75% of nursing home residents are incontinent, care costs reach $5 billion annually, government report shows
High incontinence rates among nursing home residents create emotional and financial burdens, according to a new Centers for Disease Control and Prevention report released Wednesday.
Nearly one-half of short-term nursing home residents and more than three-fourths of long-term residents could not completely control their bladder function or bowel movement two weeks before their assessment. Residents with ostomies or catheters were not considered incontinent. Those over age 85 were more likely to be incontinent than those between ages 65 and 74.
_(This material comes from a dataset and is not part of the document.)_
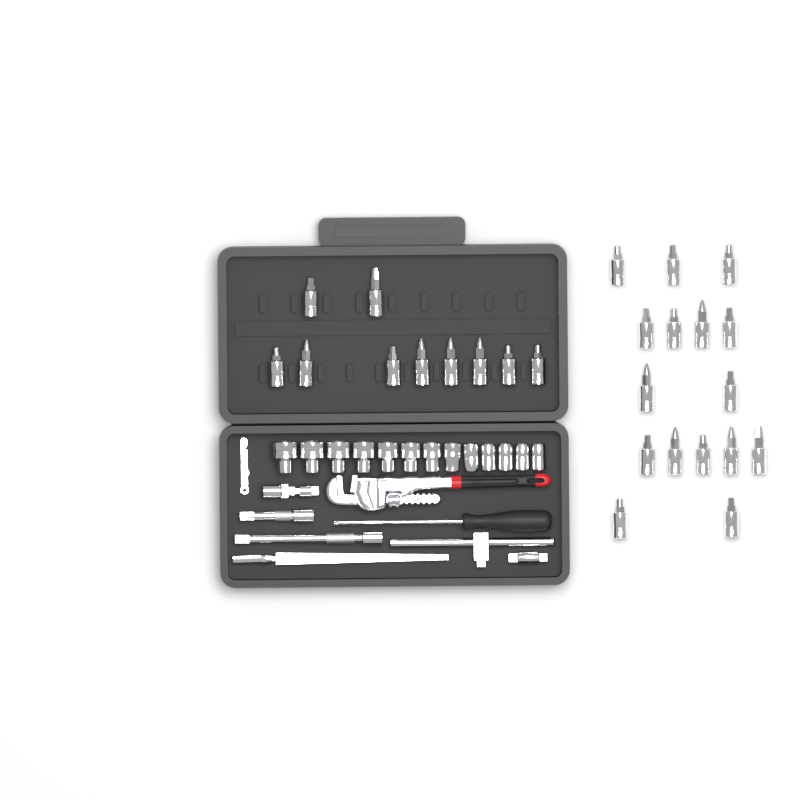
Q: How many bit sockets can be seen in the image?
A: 26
Among short-term residents, men experienced higher fecal incontinence; however, more women experienced higher urinary incontinence among long-term residents. For both short-term and long-term residents, a higher prevalence of urinary or fecal incontinence was found among residents who were black, those who were married, or who had less education.
The cost of urinary incontinence among institutionalized residents reached $5.3 billion in 2000, with the majority of costs from buying products such as incontinence pads or laundry services. The average annual cost of fecal incontinence amounted to $4,110 per person in 2010.
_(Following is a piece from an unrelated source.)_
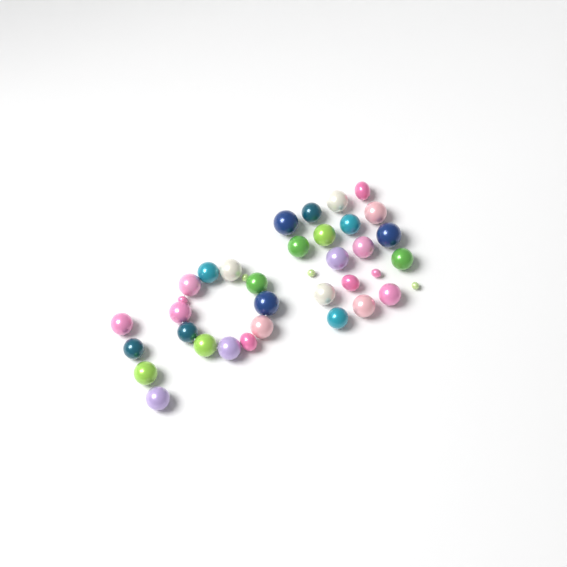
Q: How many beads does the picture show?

The research also showed an association between incontinence and the increased risk of declining mental health, depressive symptoms, higher risk for the onset of psychological distress and increased risk of falls. Chronic conditions such as diabetes and stroke, mobility impairment and cognitive impairment are associated with incontinence, among other interacting factors.
Researchers from CDC's National Center for Health Statistics derived the data from the 2009 Long Term Care Minimum Data Set.